• EXCERPT
________________________________________

Did Tarzan Ever Kill a Woman?
by Alan Hanson

In
Edgar Rice Burroughs’ Tarzan
stories,
the ape-man certainly was a prolific killer of his fellow men. He
didn’t kill
indiscriminately, though. Burroughs made it clear that when Tarzan
killed men,
they usually “had it comin’.” (That wasn’t always the case, though.
Except for
Kulonga, the natives that the young Tarzan killed just to get their
weapons in Tarzan of the Apes were
innocents.
Tarzan later regretted those slayings.)
The
topic here, though, is
whether or not
Tarzan ever killed a woman. There is a legal term for such an action.
It’s
“femicide,” defined
as the intentional
killing of a
woman with a “gender-related motivation.” In other words, “killing a
woman because she was a woman.” Tarzan was
innocent of that crime. However, he could be cited for causing the
death of women
for other reasons, such as in self-defense or in protection of his
family and
friends. Also, Tarzan fought in both world wars, when the killing of
enemy
women might become an unfortunate outcome in battle.
The
goal here, though, is to determine if Tarzan of the Apes/John
Clayton, Lord Greystoke ever willingly caused the death of a woman in
Edgar
Rice Burroughs’ tales of the ape-man.
Early Encounters With
Women
During
the period when Tarzan
was
transitioning from a creature of the wild to a civilized man, he
struggled to
reconcile his in-bred feelings about women with how he observed their
fear of
men in the civilized world. He voiced his confusion on the topic in a
conversation with Olga de Coude in The
Return of Tarzan.
“It
does not seem right that women should fear men. I am better acquainted
with the
jungle folk, and there it is more often the other way around. No, I
cannot
understand why civilized women should fear men, the beings that are
created to
protect them. I should hate to think that any woman feared me.”
Throughout
the early Tarzan
tales, the
hybrid ape-man/English lord indeed was a protector of women, first of
Jane from
the dastardly Russian, Nickolas Rokoff, in The
Beasts of Tarzan. Then, in The Son
of
Tarzan, he tried to shield Meriem from the impure advances of the
evil
Swede, Sven Malbihn, and the less than honorable English gentleman,
Morison
Baynes. In wasn’t until later, in Tarzan
the Untamed, that Burroughs’ tested Tarzan’s belief that men are
the
protectors of women. Throughout the story, ERB gave Tarzan a strong
desire to
kill a certain woman.
Tarzan
Planned to Kill Bertha Kircher
ERB
set up the conundrum thus.
At the
outset of World War I, Tarzan became convinced that, while he was away,
a group
of German soldiers attacked his African home, killed his wife Jane, and
burned
her body beyond recognition. Tarzan immediately vowed to find and kill
the
German who had murdered Jane. Then … “After he had accounted for him he
would
take up the little matter of slaying all Germans who crossed his path,
and he
meant that many should cross it.”
Soon,
one who passed his path
was a woman —
the German spy Bertha Kircher. Tarzan knew she was a German spy
because, “He
had seen her at General Kraut’s headquarters in conference with the
German
staff and again he had seen her within the British lines masquerading
as a
British officer.” Later, when Tarzan saw her wearing the locket that
had been
taken from his dead wife’s neck, it further inflamed his hate for her
and his
resolve to kill her.
Tarzan
first had an opportunity
to affect
Bertha’s death by not interfering when he came across a lion attacking
her.

________________________________________

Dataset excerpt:

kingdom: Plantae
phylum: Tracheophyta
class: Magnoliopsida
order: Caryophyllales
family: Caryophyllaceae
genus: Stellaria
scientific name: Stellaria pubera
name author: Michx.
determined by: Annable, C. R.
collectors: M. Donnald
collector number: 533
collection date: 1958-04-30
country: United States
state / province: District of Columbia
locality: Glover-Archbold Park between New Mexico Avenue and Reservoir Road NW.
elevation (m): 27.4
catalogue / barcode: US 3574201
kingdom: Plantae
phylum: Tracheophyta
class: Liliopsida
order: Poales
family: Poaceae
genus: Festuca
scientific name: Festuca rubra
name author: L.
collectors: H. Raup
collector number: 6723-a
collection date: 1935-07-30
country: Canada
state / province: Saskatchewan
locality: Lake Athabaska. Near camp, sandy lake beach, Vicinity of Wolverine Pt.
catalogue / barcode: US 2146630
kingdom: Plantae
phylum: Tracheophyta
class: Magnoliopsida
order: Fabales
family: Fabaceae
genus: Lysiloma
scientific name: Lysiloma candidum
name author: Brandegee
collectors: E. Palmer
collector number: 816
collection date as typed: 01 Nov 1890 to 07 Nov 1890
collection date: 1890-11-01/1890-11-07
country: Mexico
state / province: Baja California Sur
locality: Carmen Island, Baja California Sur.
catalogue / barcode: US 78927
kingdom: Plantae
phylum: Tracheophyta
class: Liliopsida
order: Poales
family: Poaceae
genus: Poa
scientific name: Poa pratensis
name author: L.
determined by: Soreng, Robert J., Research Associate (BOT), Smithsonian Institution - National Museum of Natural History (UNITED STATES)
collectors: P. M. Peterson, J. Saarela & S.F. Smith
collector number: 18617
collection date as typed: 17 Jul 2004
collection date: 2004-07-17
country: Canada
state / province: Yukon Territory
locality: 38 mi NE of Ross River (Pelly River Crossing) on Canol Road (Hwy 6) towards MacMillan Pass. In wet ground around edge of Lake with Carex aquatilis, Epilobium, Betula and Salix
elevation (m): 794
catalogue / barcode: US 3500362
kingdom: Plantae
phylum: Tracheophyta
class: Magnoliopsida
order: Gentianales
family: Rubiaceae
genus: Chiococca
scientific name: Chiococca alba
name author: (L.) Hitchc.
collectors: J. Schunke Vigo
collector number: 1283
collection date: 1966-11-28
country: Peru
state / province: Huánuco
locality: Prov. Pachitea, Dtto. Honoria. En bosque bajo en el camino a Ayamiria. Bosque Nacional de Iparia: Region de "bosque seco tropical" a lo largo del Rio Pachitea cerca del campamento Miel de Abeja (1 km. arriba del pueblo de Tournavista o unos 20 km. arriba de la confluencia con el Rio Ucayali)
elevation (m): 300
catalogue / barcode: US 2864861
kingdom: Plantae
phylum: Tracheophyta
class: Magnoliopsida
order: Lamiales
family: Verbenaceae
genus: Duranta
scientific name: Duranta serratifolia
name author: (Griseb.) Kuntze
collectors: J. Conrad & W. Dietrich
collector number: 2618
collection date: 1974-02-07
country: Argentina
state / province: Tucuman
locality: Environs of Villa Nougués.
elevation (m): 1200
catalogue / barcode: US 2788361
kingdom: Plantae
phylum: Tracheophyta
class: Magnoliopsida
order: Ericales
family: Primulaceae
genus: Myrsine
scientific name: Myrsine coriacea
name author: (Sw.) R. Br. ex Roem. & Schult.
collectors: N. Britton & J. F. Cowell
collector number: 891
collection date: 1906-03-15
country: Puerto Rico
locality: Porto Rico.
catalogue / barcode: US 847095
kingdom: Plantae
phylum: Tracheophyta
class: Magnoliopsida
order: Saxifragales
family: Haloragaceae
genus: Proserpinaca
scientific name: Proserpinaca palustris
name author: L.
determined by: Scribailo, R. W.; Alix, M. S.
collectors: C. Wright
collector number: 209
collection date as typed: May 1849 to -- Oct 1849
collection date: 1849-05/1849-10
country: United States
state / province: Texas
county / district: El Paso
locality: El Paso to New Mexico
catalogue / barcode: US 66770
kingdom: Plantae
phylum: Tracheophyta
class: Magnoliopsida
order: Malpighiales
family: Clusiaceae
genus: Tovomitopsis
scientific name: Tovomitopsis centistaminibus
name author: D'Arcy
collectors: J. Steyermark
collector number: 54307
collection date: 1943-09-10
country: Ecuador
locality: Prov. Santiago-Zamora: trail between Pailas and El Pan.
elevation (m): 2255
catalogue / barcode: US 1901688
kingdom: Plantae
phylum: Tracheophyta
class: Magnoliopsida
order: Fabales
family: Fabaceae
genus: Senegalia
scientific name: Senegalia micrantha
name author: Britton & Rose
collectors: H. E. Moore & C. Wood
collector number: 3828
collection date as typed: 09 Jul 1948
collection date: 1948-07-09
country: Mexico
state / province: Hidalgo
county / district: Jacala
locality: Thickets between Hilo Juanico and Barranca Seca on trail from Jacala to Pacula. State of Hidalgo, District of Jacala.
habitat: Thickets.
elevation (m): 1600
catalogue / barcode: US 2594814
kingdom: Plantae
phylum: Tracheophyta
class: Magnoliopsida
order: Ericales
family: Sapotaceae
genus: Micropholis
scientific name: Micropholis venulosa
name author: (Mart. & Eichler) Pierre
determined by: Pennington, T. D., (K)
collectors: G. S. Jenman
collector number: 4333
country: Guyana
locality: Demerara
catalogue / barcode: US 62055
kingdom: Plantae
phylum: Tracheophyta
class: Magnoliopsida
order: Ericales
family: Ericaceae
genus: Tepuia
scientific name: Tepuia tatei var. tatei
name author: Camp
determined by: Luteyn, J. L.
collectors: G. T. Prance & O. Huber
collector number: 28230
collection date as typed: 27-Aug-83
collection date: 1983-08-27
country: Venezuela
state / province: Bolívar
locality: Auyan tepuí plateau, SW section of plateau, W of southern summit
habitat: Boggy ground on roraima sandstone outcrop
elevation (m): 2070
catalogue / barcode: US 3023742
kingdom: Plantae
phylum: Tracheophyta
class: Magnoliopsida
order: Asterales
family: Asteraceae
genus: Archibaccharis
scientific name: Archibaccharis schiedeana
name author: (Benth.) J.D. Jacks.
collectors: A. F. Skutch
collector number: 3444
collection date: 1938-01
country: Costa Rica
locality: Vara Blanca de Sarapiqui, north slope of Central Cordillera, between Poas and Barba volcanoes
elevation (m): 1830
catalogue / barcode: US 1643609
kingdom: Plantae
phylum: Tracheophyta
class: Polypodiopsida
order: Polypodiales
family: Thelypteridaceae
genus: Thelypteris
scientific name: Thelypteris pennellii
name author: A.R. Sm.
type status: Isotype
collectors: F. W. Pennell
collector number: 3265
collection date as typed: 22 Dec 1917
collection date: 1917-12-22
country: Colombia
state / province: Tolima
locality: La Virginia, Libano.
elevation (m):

________________________________________

• PROBLEMS AND TASKS
1 > Decide whether each statement agrees with the Tarzan essay. Answer yes or no, and quote the words from the essay that settle it.
(a) The essay explains femicide as killing a woman because she was a woman.
(b) Tarzan saw Bertha Kircher wearing the locket taken from his dead wife's neck.
(c) Tarzan fought in only one world war.
2 > According to the Tarzan essay, in which story does Tarzan tell Olga de Coude that he cannot understand why civilized women fear men?
3 > Please extend the Tarzan essay, starting right after its final sentence about the lion attacking Bertha.
The data comes from a separate source, unrelated to the Tarzan essay.

• RESPONSES FOR EACH TASK
1 >
(a) Yes: "killing a woman because she was a woman."
(b) Yes: "when Tarzan saw her wearing the locket that had been taken from his dead wife’s neck"
(c) No: "Tarzan fought in both world wars"

2 > The Return of Tarzan.

3 >
“What was she but a hated German and a spy besides?” was his initial
thought.
Then, after it occurred to him that the British military would like to
question
her, he stepped in to save her from the lion.
He
was still determined to kill
her
eventually.
“She
was very beautiful — that was undeniable; but Tarzan realized her
beauty only
in a subconscious way. It was superficial — it did not color her soul
which
must be black as sin. She was German — a German spy. He hated her and
desired
only to compass her destruction; but he would choose the manner so that
it
would work most grievously against the enemy cause.”
However,
when Tarzan noticed
Bertha was
wearing Jane’s locket, he angrily threatened to kill her on the spot.
“Tell me
who gave it to you or I will throw you back to Numa,” he raged. “I was
going to
take you to headquarters. They would dispose of you there; but Numa can
do it
quite as effectively. Which do you prefer?”
Tarzan
Realized He Couldn’t Kill a Woman
Bertha
later knocked Tarzan
unconscious and
fled. Later he confronted her again behind German lines after she
watched him
brutally kill a German officer. In the interim, he had come to the
realization
that he could not kill Bertha Kircher in the same way. “It would be
difficult
to take you back from here and so I was going to kill you, as I have
sworn to
kill all your kind,” he told her. “But you were right when you said
that I was
not such a beast as that slayer of women. I could not slay him as he
slew mine,
nor can I slay you who are a woman.”
To
be sure, Tarzan still wanted
Bertha
dead. While he couldn’t bring himself to kill her directly, he hoped
another
opportunity would arise to make it happen in a way that his conscience
could
sanction. That opportunity came when he discovered that a band of
native German
soldiers had abducted Bertha.
“Tarzan
of the Apes was haunted by the picture of a slight, young girl being
shoved and
struck by brutal Negresses, and in imagination could see her now camped
in this
savage country a prisoner among degraded blacks.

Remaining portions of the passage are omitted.